Today, I’d like to begin our Service Thursday by telling you a bit about the man who calls me his best friend. His name is Jonathon. He’s tall, he’s handsome, and he makes me laugh. He lives halfway across the country from me, and whenever I leave California at the end of a vacation, saying goodbye to him breaks my heart.
He’s my brother. He’s an uncle to my children. He’s possibly the sweetest man I know.
And he happens to have autism.
This is a picture of my siblings and I. You’d never know, looking at this picture, that one of us has a disability, would you? … And that, my friends, is kind of the point. My brother has a disability. But he’s still my brother. He’s still my friend. And he’s still a person who needs friendship and love.

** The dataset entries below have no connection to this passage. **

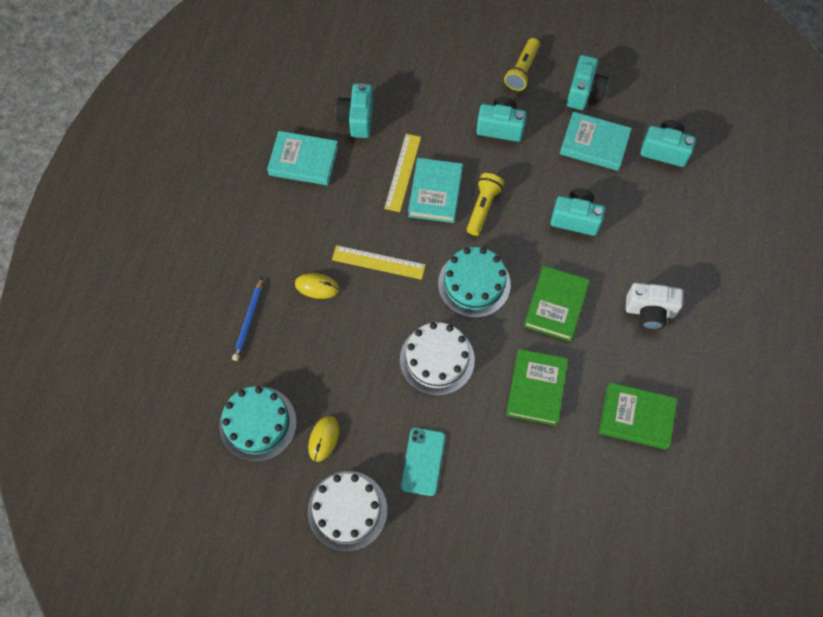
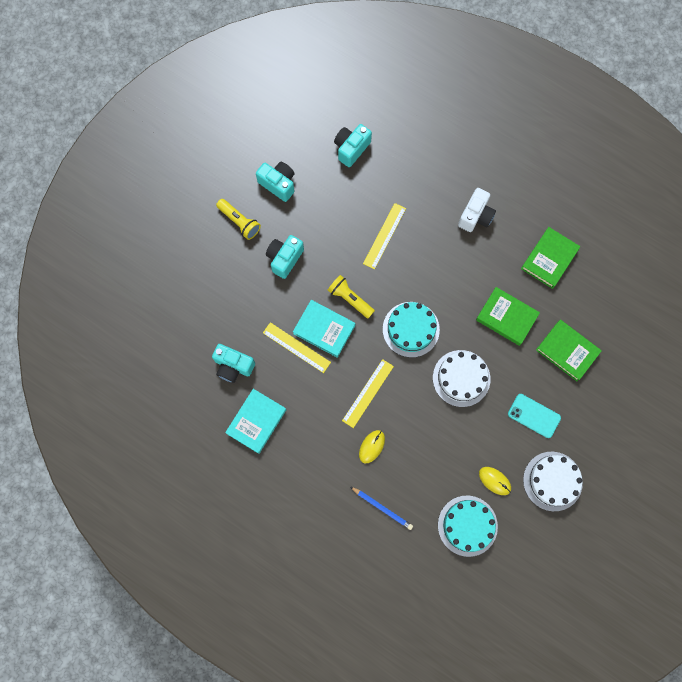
camera: 70 degrees left, 10 degrees up
green book [524,266,590,341] -> green book moved to [536,320,602,381]
turquoise camera [551,189,605,236] -> yellow ruler [363,203,406,270]
turquoise book [560,112,632,171] -> none

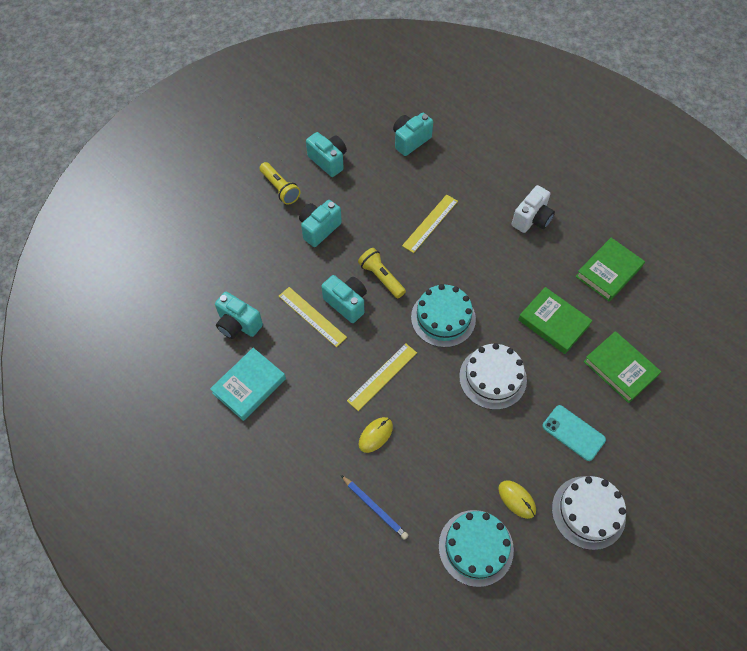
camera: 10 degrees right, 15 degrees down
turquoise book [293,300,355,358] -> turquoise camera [322,275,367,323]

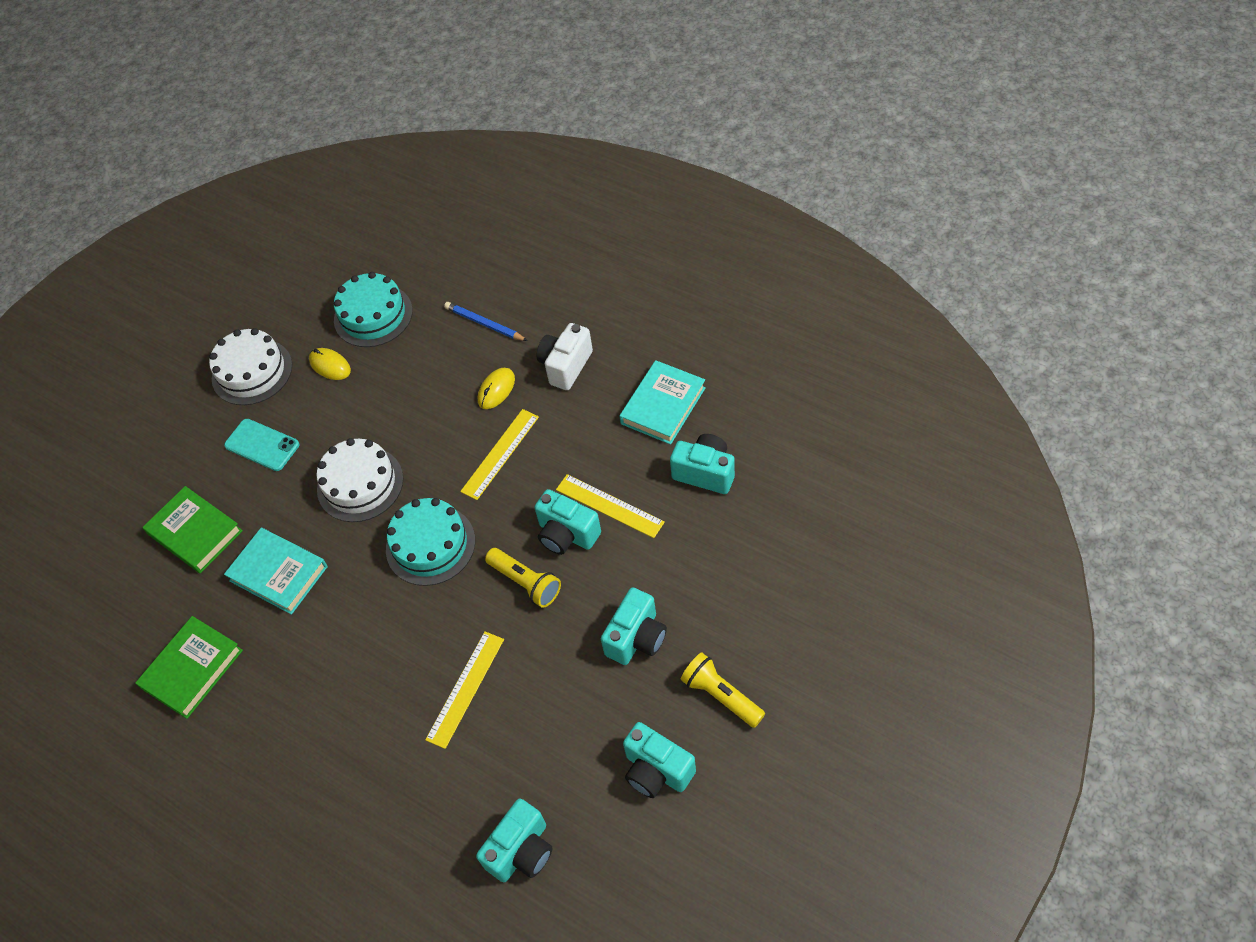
camera: 175 degrees right, 5 degrees down
white camera [512,185,555,233] -> white camera moved to [536,323,593,390]
green book [518,287,593,354] -> turquoise book [224,528,328,615]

My guess is, you know someone who has a disability. Maybe, like me, it’s a member of your immediate family. Perhaps a sibling or a child. Maybe a neighbor, a friend at church, or a child’s classmate. Do you have someone in mind?
Good. Because it’s time to do some service.

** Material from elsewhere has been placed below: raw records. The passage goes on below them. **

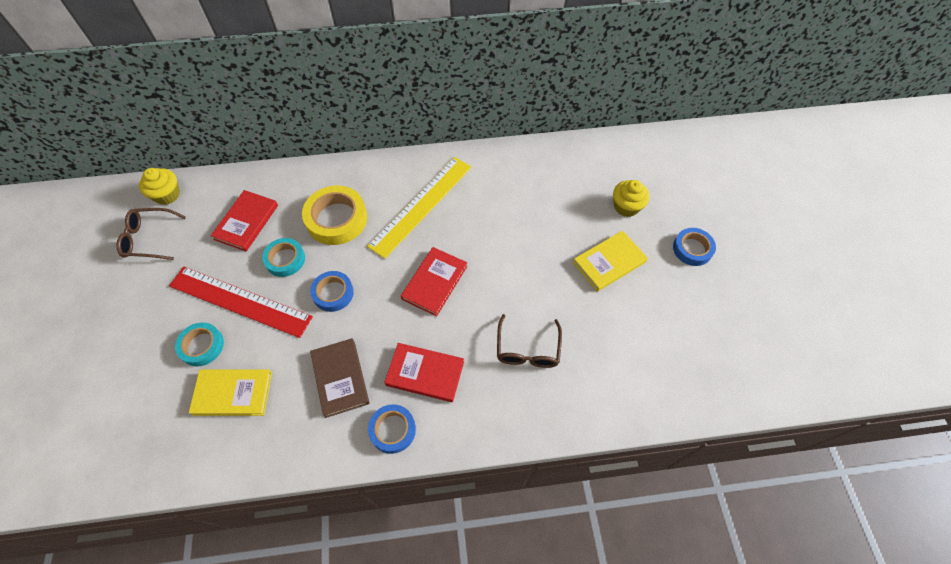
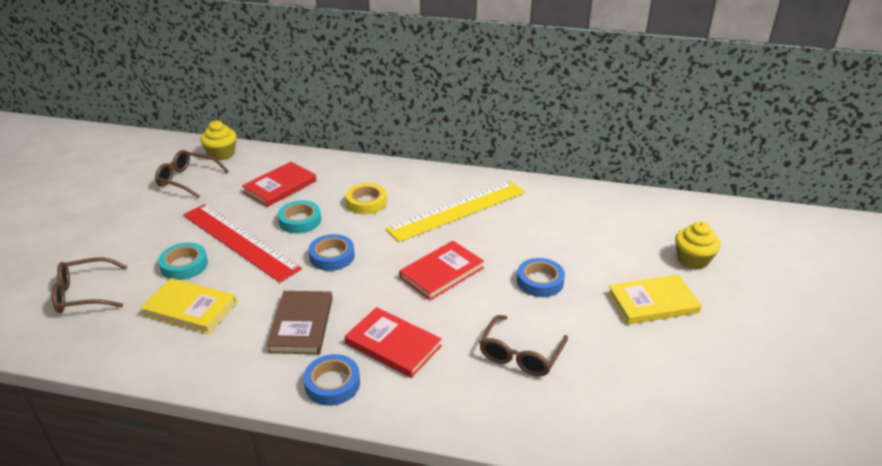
camera: 20 degrees right, 25 degrees down
yellow tape [302,186,367,245] -> yellow tape [346,183,387,214], size x0.62
blue tape [673,228,716,266] -> blue tape moved to [517,258,565,297]
none -> brown glasses [52,257,128,313]

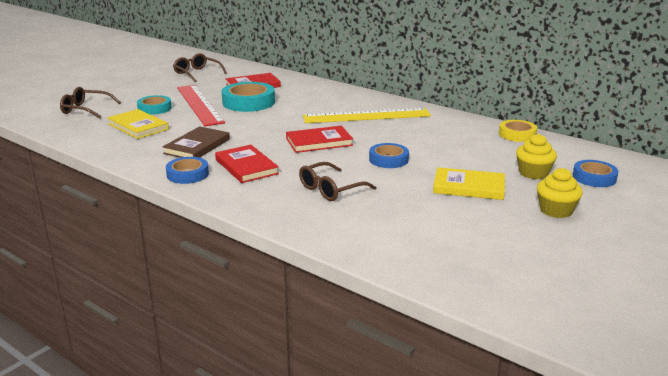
camera: 25 degrees right, 10 degrees down
yellow cupcake [200,121,237,160] -> yellow cupcake moved to [537,168,583,218]
turquoise tape [278,201,321,233] -> turquoise tape [222,82,275,112], size x1.62
blue tape [309,234,355,271] -> blue tape moved to [573,160,619,187]
yellow tape [346,183,387,214] -> yellow tape moved to [499,120,537,142]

My major in college was Special Education, and I taught for two years before my daughter was born. I’ve also tutored in a variety of settings. I still don’t consider myself an expert, but I have several ideas to share with you today. The difficulty in writing a post like this is that, of course, no two individuals are the same, and there’s no one-size-fits all ideas that I can give you. One child with autism might be lacking in social skills, while another might be completely non-verbal. You might have a friend in a wheelchair who is temporarily unable to walk, or you might have a friend in a wheelchair who is unable to walk, talk, or even eat without the assistance of a feeding tube. So read through my suggestions with your friend (and his or her own unique interests and needs) in mind, and hopefully you’ll get a new idea or two.
This week, I’d like you to consider doing one of the following things for someone with a disability:
* Be a thoughtful friend. This might come very naturally to you, or it might be very difficult. But think of the person you’re going to be serving. Does he enjoy watching movies? Watch one with him. Does she enjoy pretty things? Bring her flowers. Everyone, at every ability level, needs kindness and love. This might look like a trip to the arcade. It might look like a quiet afternoon doing puzzles. It might look like books or coloring or jumping on a trampoline. It could mean running an errand or cleaning or mowing the lawn. It all depends on who you’re serving. If you need ideas, please feel free to reach out to me! I’d love to help you brainstorm.
* Support parents. As we all know, being a parent is difficult business. To a parent who has a child with a disability, life can throw a few extra twists and turns. Reach out to that parent with a specific offer to help. “Let me know if I can help,” while kind, is much less helpful than “I’d like to bring you dinner tonight – what kind of foods does your family like?” or even, if you have a good relationship with the family, “I’d like to babysit your kids so you and your husband can go on a date this weekend; does Friday or Saturday work better?” A plate of cookies left on the door with an encouraging note can be an answer to prayer for an exhausted parent. And if you truly don’t know what to do, just ask. Look into that parent’s eye and simply say, “What do you need today?”
* Volunteer. Recently, I learned that there’s a center in my city for adults with disabilities. I’ve only gone twice, but y’all, I’m hooked. Even with my background in Special Education, I was a bit nervous to go at first. (I’ve worked with many children, but rarely with adults.) But as soon as I walked in, I felt right at home. My new friends there were tickled to have visitors (and especially to have kids there). They loved playing games. They loved singing songs. They were thrilled with the prizes I brought (most of them from the Dollar Tree). We’re going back on Friday, and I can’t wait! If you are interested in doing something like this, ask around or do an internet search. There is likely somewhere nearby that would love to have you come visit and volunteer. The center near me is willing to take me whenever I can come, where it’s monthly or weekly.
* Provide respite care. Very simply put, respite care is trained babysitting. If you’re interested in being able to provide breaks for families who might desperately need it, consider becoming a respite care provider. This isn’t something I’ve done in the past, so I can’t tell you much about it, but here is a great article that sums it up pretty well. (If you’ve been involved in respite care, I’d love to hear your thoughts!)
* Involve your children. This final suggestion is something that I am passionate about – I want my children to be comfortable around people of all different ability levels. That means doing intentional things, like taking them with me to volunteer. But it also means that when we see someone with a disability, we take a moment to be kind. We smile. We introduce ourselves. And we look for something to compliment. We admire “cool wheels” on wheelchairs, we admire pretty shirts, we admire friendly smiles. Teach your kids that everyone has something to contribute to the world, and teach them to look for the unique gifts in others.
Those are a few suggestions for you to get you thinking. How are you going to participate in this week’s service challenge? I’m planning on taking my kids to volunteer at the center for adults with disabilities tomorrow – and we’re going to egg the hard-working employees. 🙂 I’d love to hear your thoughts!